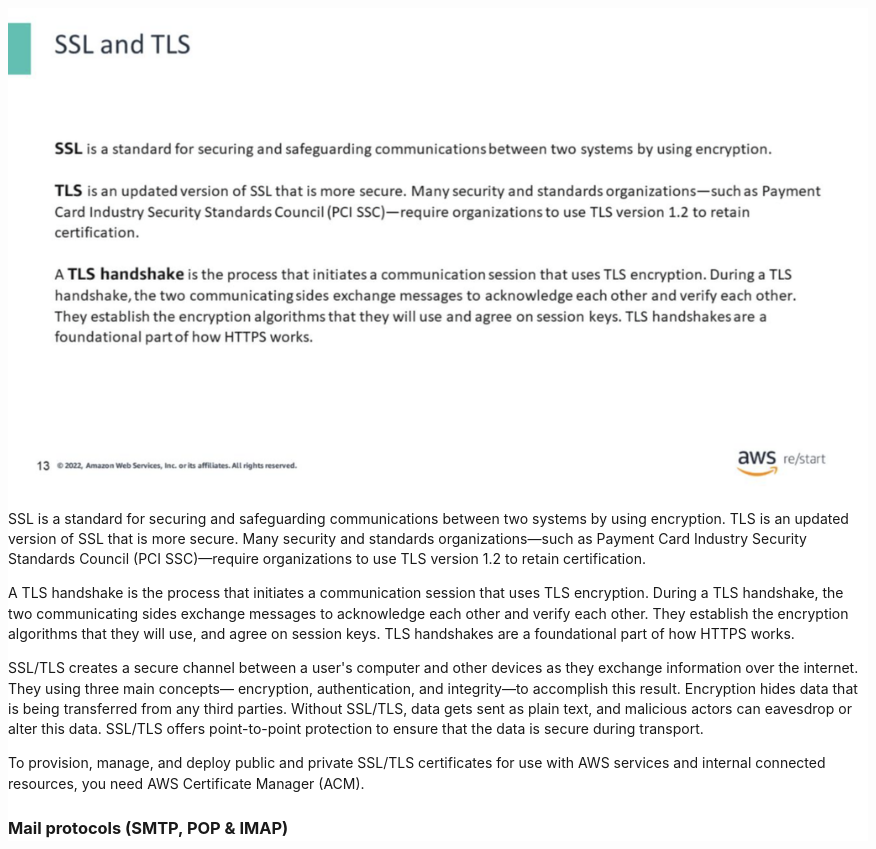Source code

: ![SSL and TLS](../../../assets/networking/network_protocols/ssl_tls.png)

SSL is a standard for securing and safeguarding communications between two
systems by using encryption. TLS is an updated version of SSL that is more secure.
Many security and standards organizations—such as Payment Card Industry Security
Standards Council (PCI SSC)—require organizations to use TLS version 1.2 to retain
certification.

A TLS handshake is the process that initiates a communication session that uses TLS
encryption. During a TLS handshake, the two communicating sides exchange
messages to acknowledge each other and verify each other. They establish the
encryption algorithms that they will use, and agree on session keys. TLS handshakes
are a foundational part of how HTTPS works.

SSL/TLS creates a secure channel between a user's computer and other devices as
they exchange information over the internet. They using three main concepts—
encryption, authentication, and integrity—to accomplish this result. Encryption hides
data that is being transferred from any third parties. Without SSL/TLS, data gets sent
as plain text, and malicious actors can eavesdrop or alter this data. SSL/TLS offers
point-to-point protection to ensure that the data is secure during transport.

To provision, manage, and deploy public and private SSL/TLS certificates for use with
AWS services and internal connected resources, you need AWS Certificate Manager
(ACM).

### Mail protocols (SMTP, POP & IMAP)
·····
Exercise description: Transcribe the material above word for word; images do not belong in the copy.

Written reply:
Source code

: ![SSL and TLS](../../../assets/networking/network_protocols/ssl_tls.png)

SSL is a standard for securing and safeguarding communications between two
systems by using encryption. TLS is an updated version of SSL that is more secure.
Many security and standards organizations—such as Payment Card Industry Security
Standards Council (PCI SSC)—require organizations to use TLS version 1.2 to retain
certification.

A TLS handshake is the process that initiates a communication session that uses TLS
encryption. During a TLS handshake, the two communicating sides exchange
messages to acknowledge each other and verify each other. They establish the
encryption algorithms that they will use, and agree on session keys. TLS handshakes
are a foundational part of how HTTPS works.

SSL/TLS creates a secure channel between a user's computer and other devices as
they exchange information over the internet. They using three main concepts—
encryption, authentication, and integrity—to accomplish this result. Encryption hides
data that is being transferred from any third parties. Without SSL/TLS, data gets sent
as plain text, and malicious actors can eavesdrop or alter this data. SSL/TLS offers
point-to-point protection to ensure that the data is secure during transport.

To provision, manage, and deploy public and private SSL/TLS certificates for use with
AWS services and internal connected resources, you need AWS Certificate Manager
(ACM).

### Mail protocols (SMTP, POP & IMAP)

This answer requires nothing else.